Geographic areas without access to abortion place an extreme burden on the disproportionate number of abortion patients who are poor (50 percent are below the official poverty line and another 25 percent are classified as low income). Besides having to pay for the procedure, they need the funds to pay for lodging (some states have waiting periods of 24 hours or more, necessitating overnight stays), child care (about 60 percent of abortion patients are already parents) and of course for the travel itself. And this journey also involves confronting one or more days of lost wages as well.
This burden drives them to seek other solutions.
“Medication abortion” — an option that was not available in pre-Roe days — has therefore become increasingly appealing to women. Medication abortion is already widely used in U.S. clinics, but new restrictions or an outright ban on abortion in some states will further fuel an already robust Internet black market for mifepristone and misoprostol, the two drugs used in this procedure. Misoprostol, though somewhat less effective when used alone, is easier to obtain as it can be bought over the counter in various countries and is even available at border-town flea markets.
A 2015 study found at least 100,000 Texas women attempted to end their pregnancies on their own, with some portion using medication abortion drugs. This figure is hardly surprising given that the number of clinics in Texas went from about 40 to 20 in recent years.
Medication abortion is far safer than many of the illegal methods that were attempted pre-Roe, which will probably mean fewer deaths or emergency room visits from women using coat hangers or other dangerous methods to try to end unwanted pregnancies in a post-Roe America.
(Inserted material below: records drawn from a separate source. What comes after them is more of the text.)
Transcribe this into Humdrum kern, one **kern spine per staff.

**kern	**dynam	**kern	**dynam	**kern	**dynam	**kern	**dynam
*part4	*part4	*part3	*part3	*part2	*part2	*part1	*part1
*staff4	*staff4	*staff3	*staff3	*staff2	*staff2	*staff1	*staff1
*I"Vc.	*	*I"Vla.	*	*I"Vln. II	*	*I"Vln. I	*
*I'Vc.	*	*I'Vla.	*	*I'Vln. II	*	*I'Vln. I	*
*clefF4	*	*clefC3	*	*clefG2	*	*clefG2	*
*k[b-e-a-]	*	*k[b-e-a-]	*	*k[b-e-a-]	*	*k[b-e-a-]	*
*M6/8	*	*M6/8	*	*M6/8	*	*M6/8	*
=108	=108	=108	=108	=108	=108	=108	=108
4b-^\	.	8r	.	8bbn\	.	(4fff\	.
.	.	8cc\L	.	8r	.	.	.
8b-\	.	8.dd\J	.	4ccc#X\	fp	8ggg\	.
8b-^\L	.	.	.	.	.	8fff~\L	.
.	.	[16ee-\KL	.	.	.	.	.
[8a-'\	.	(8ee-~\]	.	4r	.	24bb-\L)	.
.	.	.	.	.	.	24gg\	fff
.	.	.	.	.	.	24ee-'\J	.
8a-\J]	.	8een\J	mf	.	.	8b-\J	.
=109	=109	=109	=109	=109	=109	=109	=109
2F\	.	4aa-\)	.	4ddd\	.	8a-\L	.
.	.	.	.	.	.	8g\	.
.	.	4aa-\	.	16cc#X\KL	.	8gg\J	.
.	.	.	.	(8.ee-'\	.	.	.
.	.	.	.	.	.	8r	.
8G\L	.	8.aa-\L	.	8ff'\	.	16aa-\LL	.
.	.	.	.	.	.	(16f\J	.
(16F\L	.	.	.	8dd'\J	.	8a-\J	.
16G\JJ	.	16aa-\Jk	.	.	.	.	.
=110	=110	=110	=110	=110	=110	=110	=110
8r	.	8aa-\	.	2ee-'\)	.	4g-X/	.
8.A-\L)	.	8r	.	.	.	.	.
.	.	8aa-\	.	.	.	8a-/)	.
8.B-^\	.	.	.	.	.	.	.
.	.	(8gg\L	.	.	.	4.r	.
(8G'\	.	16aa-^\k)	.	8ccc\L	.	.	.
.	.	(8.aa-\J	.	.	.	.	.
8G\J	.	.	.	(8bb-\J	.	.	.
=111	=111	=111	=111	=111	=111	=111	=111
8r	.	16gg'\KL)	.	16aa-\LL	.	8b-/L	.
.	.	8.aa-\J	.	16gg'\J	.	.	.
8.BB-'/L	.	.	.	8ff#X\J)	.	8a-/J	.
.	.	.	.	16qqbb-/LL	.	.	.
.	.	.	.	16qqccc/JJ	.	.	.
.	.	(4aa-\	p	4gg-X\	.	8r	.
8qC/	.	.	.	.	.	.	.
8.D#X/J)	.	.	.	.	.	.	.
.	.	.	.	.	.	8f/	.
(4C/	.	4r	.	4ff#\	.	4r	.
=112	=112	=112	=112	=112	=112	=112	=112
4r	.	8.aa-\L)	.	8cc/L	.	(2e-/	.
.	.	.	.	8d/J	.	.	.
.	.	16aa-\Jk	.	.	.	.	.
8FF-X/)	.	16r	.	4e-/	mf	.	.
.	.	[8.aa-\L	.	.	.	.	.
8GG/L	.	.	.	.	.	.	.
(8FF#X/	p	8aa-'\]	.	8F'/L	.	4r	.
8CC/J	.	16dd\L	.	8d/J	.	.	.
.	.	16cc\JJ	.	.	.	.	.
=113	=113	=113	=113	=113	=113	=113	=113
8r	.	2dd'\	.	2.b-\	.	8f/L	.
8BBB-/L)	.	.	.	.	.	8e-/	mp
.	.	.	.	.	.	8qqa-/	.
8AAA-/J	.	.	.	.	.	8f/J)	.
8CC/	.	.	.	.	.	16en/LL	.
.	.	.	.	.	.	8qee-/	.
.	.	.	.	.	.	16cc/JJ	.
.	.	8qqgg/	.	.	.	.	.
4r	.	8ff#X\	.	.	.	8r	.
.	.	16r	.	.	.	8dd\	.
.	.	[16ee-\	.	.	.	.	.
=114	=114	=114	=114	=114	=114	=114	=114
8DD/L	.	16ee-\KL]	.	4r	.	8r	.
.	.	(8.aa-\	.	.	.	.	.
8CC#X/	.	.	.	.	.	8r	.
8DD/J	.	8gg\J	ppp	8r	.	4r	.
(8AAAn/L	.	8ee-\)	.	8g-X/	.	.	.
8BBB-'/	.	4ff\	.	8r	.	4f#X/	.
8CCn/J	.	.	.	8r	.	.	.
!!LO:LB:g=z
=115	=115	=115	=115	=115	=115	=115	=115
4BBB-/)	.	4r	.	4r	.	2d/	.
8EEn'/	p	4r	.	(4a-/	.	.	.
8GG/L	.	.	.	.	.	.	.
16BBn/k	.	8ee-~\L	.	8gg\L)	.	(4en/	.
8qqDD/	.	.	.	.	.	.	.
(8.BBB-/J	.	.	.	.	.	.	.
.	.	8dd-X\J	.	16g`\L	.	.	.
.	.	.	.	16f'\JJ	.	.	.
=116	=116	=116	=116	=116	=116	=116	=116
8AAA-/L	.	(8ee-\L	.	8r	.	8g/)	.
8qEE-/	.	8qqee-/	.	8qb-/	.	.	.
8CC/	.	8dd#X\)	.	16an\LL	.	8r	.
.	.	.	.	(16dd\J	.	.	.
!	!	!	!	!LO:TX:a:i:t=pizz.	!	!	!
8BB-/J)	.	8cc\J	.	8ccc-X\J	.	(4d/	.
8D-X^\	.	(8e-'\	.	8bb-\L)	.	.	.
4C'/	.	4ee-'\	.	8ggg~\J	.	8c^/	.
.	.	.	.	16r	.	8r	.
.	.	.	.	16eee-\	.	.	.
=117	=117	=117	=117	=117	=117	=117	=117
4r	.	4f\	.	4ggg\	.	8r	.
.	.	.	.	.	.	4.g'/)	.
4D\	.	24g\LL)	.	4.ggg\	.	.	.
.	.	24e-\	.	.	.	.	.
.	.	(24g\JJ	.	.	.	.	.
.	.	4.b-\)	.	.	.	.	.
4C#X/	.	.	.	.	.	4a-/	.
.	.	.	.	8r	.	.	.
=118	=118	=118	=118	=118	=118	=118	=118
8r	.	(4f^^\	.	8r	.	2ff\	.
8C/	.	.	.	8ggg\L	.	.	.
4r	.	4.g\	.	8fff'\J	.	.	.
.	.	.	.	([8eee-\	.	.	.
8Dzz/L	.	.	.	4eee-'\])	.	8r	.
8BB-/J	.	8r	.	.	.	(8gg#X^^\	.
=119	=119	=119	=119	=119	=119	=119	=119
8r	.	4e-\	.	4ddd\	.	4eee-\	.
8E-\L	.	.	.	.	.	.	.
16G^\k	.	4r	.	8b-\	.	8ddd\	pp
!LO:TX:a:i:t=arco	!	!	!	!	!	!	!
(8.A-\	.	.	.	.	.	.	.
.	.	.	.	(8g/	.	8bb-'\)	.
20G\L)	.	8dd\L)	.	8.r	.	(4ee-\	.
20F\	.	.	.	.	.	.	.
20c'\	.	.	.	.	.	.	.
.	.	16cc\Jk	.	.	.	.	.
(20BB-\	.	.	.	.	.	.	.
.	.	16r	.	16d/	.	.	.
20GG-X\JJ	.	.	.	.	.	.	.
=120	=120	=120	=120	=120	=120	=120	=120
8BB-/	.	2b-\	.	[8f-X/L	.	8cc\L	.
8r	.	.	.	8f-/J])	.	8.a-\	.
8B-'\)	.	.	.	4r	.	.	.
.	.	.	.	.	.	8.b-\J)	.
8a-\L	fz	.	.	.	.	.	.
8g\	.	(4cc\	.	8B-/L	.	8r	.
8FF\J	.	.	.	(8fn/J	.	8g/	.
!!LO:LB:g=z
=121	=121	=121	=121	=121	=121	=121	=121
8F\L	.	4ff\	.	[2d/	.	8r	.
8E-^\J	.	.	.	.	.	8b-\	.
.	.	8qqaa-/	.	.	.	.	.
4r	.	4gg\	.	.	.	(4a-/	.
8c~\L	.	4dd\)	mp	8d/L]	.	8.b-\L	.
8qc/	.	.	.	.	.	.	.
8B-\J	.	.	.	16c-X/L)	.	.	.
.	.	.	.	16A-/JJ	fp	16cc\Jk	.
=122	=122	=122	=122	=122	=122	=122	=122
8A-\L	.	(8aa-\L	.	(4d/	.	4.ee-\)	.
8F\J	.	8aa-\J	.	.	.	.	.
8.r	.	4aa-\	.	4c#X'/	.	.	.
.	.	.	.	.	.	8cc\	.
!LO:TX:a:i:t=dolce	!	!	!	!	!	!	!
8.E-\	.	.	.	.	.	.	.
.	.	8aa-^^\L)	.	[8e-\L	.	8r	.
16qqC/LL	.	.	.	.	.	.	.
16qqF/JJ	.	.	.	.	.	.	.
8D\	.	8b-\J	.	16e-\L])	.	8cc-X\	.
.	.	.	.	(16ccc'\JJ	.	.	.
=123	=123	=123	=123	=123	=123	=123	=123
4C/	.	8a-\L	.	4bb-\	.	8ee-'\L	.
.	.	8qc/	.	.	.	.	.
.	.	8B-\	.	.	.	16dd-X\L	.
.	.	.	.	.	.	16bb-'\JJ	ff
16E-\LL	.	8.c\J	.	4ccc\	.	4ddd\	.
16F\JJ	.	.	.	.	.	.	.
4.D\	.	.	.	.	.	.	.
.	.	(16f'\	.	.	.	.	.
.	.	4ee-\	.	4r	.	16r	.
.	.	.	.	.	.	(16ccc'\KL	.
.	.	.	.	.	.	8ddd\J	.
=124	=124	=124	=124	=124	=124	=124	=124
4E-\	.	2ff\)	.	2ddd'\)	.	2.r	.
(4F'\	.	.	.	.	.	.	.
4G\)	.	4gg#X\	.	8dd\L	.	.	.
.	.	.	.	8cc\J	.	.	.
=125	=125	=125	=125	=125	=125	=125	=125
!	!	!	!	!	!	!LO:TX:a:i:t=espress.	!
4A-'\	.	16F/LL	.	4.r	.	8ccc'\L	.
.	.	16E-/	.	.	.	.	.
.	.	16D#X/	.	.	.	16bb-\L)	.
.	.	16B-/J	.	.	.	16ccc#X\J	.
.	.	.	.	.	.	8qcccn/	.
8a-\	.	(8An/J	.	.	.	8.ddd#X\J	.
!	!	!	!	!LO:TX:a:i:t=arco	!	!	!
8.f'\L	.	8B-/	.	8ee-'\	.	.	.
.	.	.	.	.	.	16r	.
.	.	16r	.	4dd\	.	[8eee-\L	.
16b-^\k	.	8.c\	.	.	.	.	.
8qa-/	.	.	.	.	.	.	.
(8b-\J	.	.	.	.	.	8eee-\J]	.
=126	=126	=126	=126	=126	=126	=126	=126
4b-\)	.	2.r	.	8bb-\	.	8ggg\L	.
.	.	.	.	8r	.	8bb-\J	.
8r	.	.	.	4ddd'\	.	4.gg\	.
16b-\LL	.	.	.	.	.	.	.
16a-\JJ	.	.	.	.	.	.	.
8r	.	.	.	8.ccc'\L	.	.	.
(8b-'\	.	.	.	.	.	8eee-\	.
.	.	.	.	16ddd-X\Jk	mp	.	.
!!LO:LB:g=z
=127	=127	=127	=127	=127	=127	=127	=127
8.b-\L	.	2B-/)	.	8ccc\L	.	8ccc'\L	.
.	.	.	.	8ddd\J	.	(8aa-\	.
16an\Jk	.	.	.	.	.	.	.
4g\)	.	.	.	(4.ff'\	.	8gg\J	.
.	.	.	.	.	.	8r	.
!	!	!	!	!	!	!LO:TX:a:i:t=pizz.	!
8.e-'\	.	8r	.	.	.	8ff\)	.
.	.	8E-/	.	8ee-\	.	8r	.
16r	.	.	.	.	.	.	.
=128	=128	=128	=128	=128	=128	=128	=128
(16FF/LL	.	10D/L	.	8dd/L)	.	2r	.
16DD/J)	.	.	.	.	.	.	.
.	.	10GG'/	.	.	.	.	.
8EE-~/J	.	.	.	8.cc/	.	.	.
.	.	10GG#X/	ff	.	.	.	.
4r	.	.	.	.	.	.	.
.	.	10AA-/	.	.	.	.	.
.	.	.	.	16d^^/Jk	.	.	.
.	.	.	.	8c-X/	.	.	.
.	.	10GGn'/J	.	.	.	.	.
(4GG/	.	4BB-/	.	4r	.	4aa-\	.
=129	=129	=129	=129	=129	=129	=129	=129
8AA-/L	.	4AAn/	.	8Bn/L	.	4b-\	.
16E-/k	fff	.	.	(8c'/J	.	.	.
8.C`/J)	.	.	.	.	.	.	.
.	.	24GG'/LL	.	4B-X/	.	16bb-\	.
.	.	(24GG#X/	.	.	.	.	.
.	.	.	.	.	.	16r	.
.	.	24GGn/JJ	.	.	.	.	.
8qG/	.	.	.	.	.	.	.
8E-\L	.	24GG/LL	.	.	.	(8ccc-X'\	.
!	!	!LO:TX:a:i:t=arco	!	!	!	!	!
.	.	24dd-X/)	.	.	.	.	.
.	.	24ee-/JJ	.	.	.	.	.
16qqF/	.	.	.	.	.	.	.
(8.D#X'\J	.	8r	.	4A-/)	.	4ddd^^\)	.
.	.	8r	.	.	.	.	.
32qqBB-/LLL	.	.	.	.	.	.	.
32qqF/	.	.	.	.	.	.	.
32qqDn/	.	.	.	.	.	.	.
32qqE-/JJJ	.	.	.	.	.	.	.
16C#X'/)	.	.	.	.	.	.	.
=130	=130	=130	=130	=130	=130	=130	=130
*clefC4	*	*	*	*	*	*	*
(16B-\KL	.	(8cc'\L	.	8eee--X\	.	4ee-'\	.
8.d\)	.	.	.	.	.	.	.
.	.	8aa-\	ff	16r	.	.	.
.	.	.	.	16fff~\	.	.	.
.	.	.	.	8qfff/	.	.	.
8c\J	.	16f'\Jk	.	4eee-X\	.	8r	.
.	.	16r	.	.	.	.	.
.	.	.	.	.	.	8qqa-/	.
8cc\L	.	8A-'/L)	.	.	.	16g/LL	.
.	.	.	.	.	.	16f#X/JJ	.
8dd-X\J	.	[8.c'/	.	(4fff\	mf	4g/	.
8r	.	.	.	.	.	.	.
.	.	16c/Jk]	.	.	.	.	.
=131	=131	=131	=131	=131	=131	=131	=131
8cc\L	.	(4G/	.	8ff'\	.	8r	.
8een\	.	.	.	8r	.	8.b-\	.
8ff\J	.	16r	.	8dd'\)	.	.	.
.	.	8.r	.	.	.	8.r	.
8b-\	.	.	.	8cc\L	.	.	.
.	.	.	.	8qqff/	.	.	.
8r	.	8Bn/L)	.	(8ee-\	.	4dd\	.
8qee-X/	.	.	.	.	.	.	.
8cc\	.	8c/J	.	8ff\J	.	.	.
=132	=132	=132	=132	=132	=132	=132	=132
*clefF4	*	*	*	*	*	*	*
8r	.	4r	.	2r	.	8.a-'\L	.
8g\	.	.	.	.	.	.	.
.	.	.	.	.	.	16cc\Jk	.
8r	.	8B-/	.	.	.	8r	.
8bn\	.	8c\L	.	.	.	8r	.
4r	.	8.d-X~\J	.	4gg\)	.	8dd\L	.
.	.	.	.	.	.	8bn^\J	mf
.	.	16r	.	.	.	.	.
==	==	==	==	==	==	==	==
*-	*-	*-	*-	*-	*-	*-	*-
But how the legal system would handle these illegal medication abortions is a huge open question.
Unlike the situation before Roe, when there was not a well-organized national antiabortion movement and prosecution of illegal abortion was very idiosyncratic, in a post-Roe world, we can anticipate pressure on the criminal justice system to avidly locate and prosecute extralegal users of medical abortion. The oft-stated claim of antiabortionists that they don’t want to punish women seeking abortions will be revealed as a sham.
Already, the National Advocates for Pregnant Women has reported cases of hundreds of pregnant women being arrested and jailed for various offenses, including attempts at self-induced abortion. Will health professionals who help women obtain these medications and offer advice on how to use them also be prosecuted? Will women coming to hospitals because of a miscarriage be suspected of actually undergoing a medication abortion and be reported to authorities by hospital personnel, as is occurring in Latin America?
These are among the questions that are preoccupying the abortion rights community. What we already know, however, is that while a post-Roe America will be quite different from the pre-Roe era, it will still be poor, largely minority women who will struggle the most.